-- start PAGE EXCERPT --

B<Version 3.40:> In addition to constructing decision trees, this version of the
module also allows you to construct regression trees. The regression tree capability
has been packed into a separate subclass, named C<RegressionTree>, of the main
C<DecisionTree> class.  The subdirectory C<ExamplesRegression> in the main
installation directory illustrates how you can use this new functionality of the
module.

B<Version 3.30:> This version incorporates four very significant upgrades/changes to
the C<DecisionTree> module: B<(1)> The CSV cleanup is now the default. So you do not
have to set any special parameters in the constructor calls to initiate CSV
cleanup. B<(2)> In the form of a new Perl class named C<RandomizedTreesForBigData>,
this module provides you with an easy-to-use programming interface for attempting
needle-in-a-haystack solutions for the case when your training data is overwhelmingly
dominated by a single class.  You need to set the constructor parameter
C<looking_for_needles_in_haystack> to invoke the logic that constructs multiple
decision trees, each using the minority class samples along with samples drawn
randomly from the majority class.  The final classification is made through a
majority vote from all the decision trees.  B<(3)> Assuming you are faced with a
big-data problem --- in the sense that you have been given a training database with a
very large number of training records --- the class C<RandomizedTreesForBigData> will
also let you construct multiple decision trees by pulling training data randomly from
your training database (without paying attention to the relative populations of the
classes).  The final classification decision for a test sample is based on a majority
vote from all the decision trees thus constructed.  See the C<ExamplesRandomizedTrees>
directory for how to use these new features of the module. And, finally, B<(4)>
Support for the old-style '.dat' training files has been dropped in this version.

B<Version 3.21:> This version makes it easier to use a CSV training file that
violates the assumption that a comma be used only to separate the different field
values in a line record.  Some large econometrics databases use double-quoted values
for fields, and these values may contain commas (presumably for better readability).
This version also allows you to specify the leftmost entry in the first CSV record
that names all the fields. Previously, this entry was required to be an empty
double-quoted string.  I have also made some minor changes to the
'C<get_training_data_from_csv()>' method to make it more user friendly for large
training files that may contain tens of thousands of records.  When pulling training
data from such files, this method prints out a dot on the terminal screen for every
10000 records it has processed.

-- end PAGE EXCERPT --
-- start INFORMATION SUPPLIED --

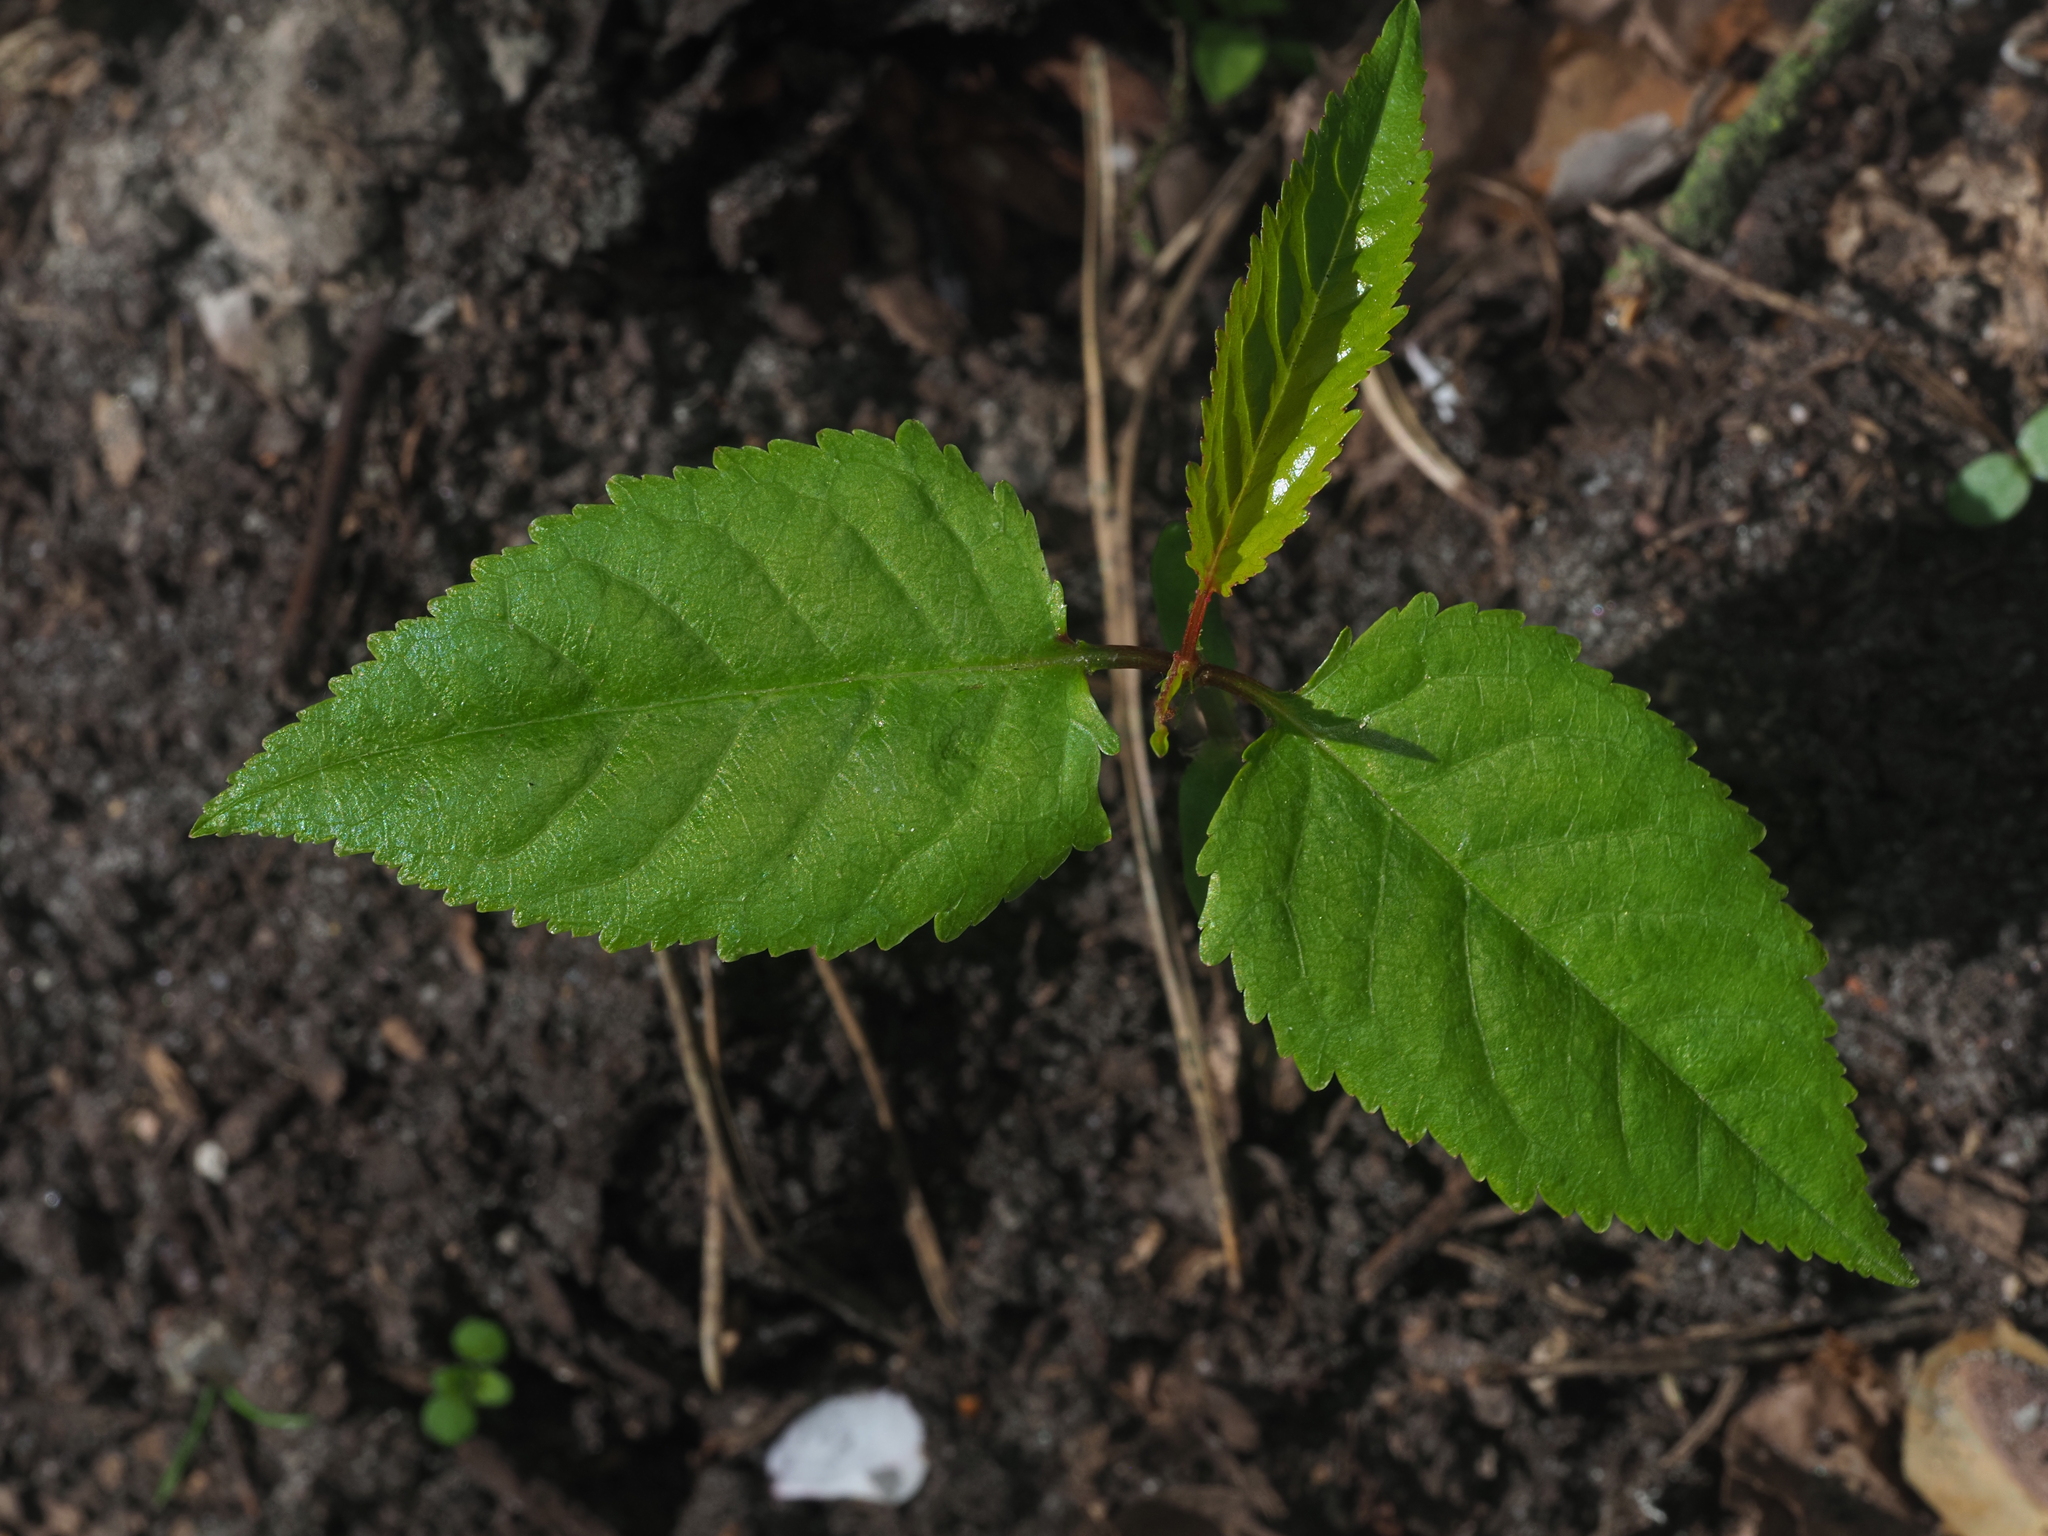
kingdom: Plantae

-- end INFORMATION SUPPLIED --

SET OF TASKS.
**1)** According to the DecisionTree module's version notes, which subclass holds the regression tree capability added in Version 3.40?
**2)** Continue the DecisionTree module's version notes from where they stop.

ANSWERS GIVEN.
**1)** A subclass named RegressionTree, of the main DecisionTree class.

**2)**
B<Version 3.20:> This version brings the boosting capability to the C<DecisionTree>
module.

B<Version 3.0:> This version adds bagging to the C<DecisionTree> module. If your
training dataset is large enough, you can ask the module to construct multiple
decision trees using data bags extracted from your dataset.  The module can show you
the results returned by the individual decision trees and also the results obtained
by taking a majority vote of the classification decisions made by the individual
trees.  You can specify any arbitrary extent of overlap between the data bags.

B<Version 2.31:> The introspection capability in this version packs more of a punch.
For each training data sample, you can now figure out not only the decision-tree
nodes that are affected directly by that sample, but also those nodes that are
affected indirectly through the generalization achieved by the probabilistic modeling
of the data.  The 'examples' directory of this version includes additional scripts
that illustrate these enhancements to the introspection capability.  See the section
"The Introspection API" for a declaration of the introspection related methods, old
and new.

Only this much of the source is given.